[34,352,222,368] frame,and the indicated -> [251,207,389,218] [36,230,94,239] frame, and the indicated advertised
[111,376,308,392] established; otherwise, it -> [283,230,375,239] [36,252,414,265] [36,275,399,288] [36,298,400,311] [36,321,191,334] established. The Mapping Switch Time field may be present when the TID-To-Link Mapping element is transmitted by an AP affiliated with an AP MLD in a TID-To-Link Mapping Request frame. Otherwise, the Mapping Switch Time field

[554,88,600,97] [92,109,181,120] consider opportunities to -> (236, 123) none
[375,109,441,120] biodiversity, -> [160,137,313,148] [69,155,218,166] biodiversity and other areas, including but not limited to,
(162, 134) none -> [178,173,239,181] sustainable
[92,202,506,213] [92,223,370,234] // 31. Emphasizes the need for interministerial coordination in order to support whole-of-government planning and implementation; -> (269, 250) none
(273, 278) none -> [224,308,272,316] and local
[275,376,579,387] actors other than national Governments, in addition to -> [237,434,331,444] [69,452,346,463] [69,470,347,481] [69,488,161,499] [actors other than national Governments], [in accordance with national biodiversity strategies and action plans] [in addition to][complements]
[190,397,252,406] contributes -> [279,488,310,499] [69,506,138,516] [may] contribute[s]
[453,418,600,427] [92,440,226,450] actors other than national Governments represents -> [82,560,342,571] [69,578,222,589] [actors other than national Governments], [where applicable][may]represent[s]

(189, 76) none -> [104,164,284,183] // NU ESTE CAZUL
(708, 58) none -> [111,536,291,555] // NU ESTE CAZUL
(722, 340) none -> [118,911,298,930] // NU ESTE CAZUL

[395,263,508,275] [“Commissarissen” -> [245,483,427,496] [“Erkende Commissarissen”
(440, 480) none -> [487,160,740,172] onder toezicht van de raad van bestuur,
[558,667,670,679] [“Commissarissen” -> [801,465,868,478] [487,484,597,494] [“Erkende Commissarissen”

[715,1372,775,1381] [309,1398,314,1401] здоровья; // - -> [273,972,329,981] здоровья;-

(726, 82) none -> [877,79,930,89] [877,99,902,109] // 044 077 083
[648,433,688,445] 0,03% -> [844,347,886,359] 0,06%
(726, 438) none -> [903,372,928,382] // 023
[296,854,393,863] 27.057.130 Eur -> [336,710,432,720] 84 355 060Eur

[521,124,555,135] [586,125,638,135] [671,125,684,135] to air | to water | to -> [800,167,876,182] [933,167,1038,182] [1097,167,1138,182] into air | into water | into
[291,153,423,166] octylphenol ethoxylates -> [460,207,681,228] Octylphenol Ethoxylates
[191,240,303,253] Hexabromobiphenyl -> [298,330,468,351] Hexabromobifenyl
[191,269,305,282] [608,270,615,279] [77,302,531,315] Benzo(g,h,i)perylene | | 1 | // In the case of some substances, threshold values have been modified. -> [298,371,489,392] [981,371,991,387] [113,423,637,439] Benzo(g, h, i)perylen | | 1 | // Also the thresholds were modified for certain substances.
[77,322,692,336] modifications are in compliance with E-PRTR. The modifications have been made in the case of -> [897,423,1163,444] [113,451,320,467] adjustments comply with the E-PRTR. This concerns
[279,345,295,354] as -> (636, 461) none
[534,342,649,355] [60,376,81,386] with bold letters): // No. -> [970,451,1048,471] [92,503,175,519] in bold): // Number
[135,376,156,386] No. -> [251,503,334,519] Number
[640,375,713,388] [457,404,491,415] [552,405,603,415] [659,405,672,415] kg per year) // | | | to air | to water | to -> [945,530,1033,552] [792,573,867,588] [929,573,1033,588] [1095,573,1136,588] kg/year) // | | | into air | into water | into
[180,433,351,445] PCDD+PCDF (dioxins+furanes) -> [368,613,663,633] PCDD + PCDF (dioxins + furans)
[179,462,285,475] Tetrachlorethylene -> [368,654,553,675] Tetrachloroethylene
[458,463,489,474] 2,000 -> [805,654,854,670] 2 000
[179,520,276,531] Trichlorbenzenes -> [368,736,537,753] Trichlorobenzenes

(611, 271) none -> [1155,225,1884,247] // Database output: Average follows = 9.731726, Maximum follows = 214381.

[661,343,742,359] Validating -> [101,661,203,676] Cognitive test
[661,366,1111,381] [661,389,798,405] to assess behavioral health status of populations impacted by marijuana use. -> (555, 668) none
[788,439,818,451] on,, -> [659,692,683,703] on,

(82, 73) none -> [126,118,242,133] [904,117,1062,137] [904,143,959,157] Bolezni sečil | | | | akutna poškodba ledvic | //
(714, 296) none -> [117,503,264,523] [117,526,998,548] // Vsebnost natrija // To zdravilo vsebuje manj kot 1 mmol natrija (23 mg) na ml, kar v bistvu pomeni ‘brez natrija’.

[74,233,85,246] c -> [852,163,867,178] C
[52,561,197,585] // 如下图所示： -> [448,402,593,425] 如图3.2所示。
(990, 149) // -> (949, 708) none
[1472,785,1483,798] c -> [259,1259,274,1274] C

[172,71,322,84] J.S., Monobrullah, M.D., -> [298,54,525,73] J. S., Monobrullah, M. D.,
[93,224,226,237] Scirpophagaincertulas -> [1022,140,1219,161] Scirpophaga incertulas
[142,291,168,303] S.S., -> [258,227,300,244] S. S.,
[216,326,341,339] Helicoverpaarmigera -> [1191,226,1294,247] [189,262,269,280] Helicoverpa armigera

→ EXERCISE OBJECTIVE
Go through the data and show every line where "biodiversity" occurs.

→ WRITTEN RESPONSE
[375,109,441,120] biodiversity, -> [160,137,313,148] [69,155,218,166] biodiversity and other areas, including but not limited to,
[275,376,579,387] actors other than national Governments, in addition to -> [237,434,331,444] [69,452,346,463] [69,470,347,481] [69,488,161,499] [actors other than national Governments], [in accordance with national biodiversity strategies and action plans] [in addition to][complements]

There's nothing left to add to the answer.